The three people—Portland residents Justin Kay and Courtney Krisanda of Portland, and Washington resident Amanda Schemkes—were protesting near Skanksa USA executive David Schmidt's Beaverton home on the night of July 22, 2015. Skanska had recently won a $90 million contract with the University of Washington to build the school's controversial animal research lab. Schmidt, the construction company's co-chief operating officer, signed the contract for the company to build the school's "Animal Research and Care Facility," the suit says.

The animal activist trio, the suit says, wrote in the following messages on the sidewalk around midnight in washable pink chalk: "David Schmidt kills animals," "No rest for animal abusers," "Skanska suck," "David profits from murder," "Schmidty = Animal killer," "David Schmidt, It's your fault," "Welcome to the storm week of action Skanska," "Storm Skanska," "David Schmidt is a killer," and "David Schmidt builds death labs!"

Then the BPB showed up and arrested them.
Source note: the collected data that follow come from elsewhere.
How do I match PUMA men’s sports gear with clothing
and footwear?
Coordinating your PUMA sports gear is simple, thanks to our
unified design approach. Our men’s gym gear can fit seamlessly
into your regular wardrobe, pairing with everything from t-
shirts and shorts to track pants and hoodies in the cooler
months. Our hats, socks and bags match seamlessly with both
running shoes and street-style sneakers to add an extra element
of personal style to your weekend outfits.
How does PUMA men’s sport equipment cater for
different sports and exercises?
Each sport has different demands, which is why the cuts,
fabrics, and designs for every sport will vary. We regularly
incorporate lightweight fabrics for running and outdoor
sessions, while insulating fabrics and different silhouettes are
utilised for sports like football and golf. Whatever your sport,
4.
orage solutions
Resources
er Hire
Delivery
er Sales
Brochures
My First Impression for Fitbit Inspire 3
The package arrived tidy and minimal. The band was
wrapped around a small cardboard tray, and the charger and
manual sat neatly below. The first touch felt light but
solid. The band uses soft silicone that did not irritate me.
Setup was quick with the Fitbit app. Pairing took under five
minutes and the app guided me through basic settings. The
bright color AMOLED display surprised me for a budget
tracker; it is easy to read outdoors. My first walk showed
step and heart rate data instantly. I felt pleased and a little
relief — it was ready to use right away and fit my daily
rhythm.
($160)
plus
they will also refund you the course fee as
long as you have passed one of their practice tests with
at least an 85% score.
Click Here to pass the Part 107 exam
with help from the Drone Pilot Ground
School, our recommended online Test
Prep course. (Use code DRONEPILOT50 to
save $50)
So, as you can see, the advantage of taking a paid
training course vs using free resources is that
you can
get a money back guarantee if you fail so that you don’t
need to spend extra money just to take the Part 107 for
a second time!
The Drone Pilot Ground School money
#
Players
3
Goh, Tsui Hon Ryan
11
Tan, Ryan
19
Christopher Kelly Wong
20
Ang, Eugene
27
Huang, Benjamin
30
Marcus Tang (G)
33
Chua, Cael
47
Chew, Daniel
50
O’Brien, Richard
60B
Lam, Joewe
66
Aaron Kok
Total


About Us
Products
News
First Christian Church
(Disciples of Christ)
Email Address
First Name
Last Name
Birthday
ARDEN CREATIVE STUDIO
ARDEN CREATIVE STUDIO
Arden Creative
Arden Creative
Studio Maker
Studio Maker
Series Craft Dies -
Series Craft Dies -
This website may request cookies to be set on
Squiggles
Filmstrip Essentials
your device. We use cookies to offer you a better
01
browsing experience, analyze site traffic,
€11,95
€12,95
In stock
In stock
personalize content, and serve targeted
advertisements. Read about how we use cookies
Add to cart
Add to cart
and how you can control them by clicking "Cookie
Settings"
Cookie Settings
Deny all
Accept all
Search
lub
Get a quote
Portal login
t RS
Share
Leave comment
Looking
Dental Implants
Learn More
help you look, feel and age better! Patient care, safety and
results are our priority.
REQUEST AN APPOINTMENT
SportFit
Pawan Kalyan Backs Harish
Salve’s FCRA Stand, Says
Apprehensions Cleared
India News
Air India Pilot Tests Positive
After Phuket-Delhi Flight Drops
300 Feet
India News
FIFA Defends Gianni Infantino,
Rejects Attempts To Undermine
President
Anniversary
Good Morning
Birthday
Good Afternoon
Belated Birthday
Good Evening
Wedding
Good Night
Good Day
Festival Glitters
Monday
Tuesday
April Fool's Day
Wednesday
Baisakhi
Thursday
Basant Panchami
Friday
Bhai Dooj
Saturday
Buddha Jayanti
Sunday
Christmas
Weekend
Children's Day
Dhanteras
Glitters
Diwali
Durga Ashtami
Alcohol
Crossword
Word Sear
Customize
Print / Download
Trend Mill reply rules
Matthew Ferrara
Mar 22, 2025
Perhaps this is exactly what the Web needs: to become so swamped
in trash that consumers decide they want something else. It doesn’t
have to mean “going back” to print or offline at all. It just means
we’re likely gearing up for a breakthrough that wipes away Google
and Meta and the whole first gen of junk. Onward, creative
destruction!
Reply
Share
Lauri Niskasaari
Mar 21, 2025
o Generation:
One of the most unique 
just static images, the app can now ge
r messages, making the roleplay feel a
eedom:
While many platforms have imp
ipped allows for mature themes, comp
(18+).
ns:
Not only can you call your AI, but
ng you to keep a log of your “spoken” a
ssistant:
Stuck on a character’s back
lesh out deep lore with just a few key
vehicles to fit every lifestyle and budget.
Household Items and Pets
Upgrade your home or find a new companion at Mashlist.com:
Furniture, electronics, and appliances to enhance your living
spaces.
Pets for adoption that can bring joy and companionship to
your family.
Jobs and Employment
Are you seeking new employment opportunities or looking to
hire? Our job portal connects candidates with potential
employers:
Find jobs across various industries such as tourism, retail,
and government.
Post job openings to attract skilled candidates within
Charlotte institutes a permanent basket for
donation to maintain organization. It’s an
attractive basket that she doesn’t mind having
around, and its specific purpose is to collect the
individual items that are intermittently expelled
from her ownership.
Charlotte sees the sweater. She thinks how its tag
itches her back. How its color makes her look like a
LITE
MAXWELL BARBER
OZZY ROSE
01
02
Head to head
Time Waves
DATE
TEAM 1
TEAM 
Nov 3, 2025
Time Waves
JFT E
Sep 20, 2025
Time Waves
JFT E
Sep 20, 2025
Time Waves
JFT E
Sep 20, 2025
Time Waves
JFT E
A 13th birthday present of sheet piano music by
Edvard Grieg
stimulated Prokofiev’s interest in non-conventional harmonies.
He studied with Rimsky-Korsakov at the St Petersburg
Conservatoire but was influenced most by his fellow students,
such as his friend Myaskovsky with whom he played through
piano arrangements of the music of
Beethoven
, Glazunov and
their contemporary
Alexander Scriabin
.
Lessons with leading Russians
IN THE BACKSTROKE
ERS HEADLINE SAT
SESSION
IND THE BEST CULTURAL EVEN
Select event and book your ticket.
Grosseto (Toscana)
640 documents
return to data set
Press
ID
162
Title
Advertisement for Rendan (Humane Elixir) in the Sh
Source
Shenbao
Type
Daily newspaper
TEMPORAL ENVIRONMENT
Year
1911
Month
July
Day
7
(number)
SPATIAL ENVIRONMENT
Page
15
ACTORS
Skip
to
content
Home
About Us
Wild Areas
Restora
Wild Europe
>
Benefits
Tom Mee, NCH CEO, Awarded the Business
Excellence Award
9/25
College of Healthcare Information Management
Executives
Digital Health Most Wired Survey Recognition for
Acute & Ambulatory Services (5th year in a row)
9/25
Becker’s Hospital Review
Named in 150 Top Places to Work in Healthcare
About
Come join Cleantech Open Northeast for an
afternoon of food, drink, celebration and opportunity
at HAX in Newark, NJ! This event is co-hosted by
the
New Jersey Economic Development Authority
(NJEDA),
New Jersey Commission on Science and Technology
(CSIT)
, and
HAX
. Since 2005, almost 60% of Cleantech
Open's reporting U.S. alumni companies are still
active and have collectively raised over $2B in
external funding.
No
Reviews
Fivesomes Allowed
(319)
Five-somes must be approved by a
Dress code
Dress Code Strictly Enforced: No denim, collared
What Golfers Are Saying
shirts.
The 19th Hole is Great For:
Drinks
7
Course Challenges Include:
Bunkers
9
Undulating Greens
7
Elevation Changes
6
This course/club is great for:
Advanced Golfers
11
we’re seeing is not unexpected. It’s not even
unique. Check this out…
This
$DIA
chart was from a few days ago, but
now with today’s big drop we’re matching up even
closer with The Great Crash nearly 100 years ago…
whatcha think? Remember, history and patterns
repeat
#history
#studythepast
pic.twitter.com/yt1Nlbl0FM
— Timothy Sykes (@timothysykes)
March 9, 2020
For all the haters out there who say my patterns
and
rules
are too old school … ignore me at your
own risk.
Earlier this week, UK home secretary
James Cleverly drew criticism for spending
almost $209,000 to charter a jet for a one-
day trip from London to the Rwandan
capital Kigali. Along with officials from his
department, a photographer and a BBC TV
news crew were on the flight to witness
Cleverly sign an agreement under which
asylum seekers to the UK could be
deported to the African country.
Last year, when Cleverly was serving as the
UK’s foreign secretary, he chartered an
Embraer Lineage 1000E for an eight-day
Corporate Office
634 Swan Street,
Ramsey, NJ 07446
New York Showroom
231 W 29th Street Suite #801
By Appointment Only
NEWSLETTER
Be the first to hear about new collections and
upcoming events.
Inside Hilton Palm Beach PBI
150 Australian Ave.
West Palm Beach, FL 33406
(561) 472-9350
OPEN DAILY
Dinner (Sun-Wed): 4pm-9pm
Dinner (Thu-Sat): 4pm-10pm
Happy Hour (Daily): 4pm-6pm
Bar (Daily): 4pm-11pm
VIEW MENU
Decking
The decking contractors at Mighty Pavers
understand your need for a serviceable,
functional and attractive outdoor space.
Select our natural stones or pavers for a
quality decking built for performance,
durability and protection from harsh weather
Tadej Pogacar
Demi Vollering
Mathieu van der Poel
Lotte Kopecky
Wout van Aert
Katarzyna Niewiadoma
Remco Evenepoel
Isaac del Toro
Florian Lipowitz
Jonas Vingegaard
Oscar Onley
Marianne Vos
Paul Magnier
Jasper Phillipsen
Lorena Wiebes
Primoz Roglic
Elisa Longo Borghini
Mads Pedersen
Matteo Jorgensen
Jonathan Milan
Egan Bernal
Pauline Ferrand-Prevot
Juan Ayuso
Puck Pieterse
The lawsuit, filed by Portland lawyer Juan C. Chavez, says Beaverton police essentially created false pretenses to arrest and overbook the activists, violating their First Amendment (free speech) and Fourth Amendment (search and seizure) rights. The Washington County District Attorney's Office declined to prosecute them when the BPD referred the case to them.

According to the police report, obtained by the Mercury, a BPD officer wrote that "These words written in front of David Schmidt's house and along his neighborhood street are publicly insulting words intended and likely to provoke a violent response."

The suit claims a BPD cop arrested them for harassment for the chalk messages using an unconstitutionally broad interpretation of the law, and that the cop said was because "it's not like these are drawings of flowers." It also claims the cops essentially got together to lie in their reports that neighbors were "nervous" and "fearful."

It claims the BPB said it cost "approximately $500" to clean up the chalk writings—therefore meeting the $500 threshold for a criminal mischief charge—despite providing no receipts for the "Skanksa USA water truck" it says they used in the cleanup. The suit claims that none of them conducted themselves in a way that could justify a second degree disorderly conduct charge they were booked on.

Protests in Schmidt's neighborhood have been a thing in the past couple years (here's a Google search for stories on them).

Last year, Beaverton City Council approved two ordinances "intended to curtail protests directed at individual households, a phenominon the city experienced in one neighborhood last year," the Oregonian wrote in at the time:

The city council on Tuesday night unanimously approved a picketing ordinance and sweeping revisions to its noise ordinance, both in response to repeated protests last year at the home of David Schmidt, an executive with Skanska USA.

The construction company is building an animal research lab at the University of Washington in Seattle and the group No New Animal Lab had protested at the homes of Schmidt as well as Tim Baugus, a Skanska executive who lives in Sherwood. Protests also have been staged at the homes of other Skanska executives nationwide and at the homes of UW executives as well as at the construction site.

The lawsuit claims the activists were harassed by BPD cops after their arrests. Named in the federal civil rights lawsuit are the City of Beaverton, Sgt. Thomas Crino, Officer James Parker, Officer Michel Wilson, and Officer Derek Vuylsteke.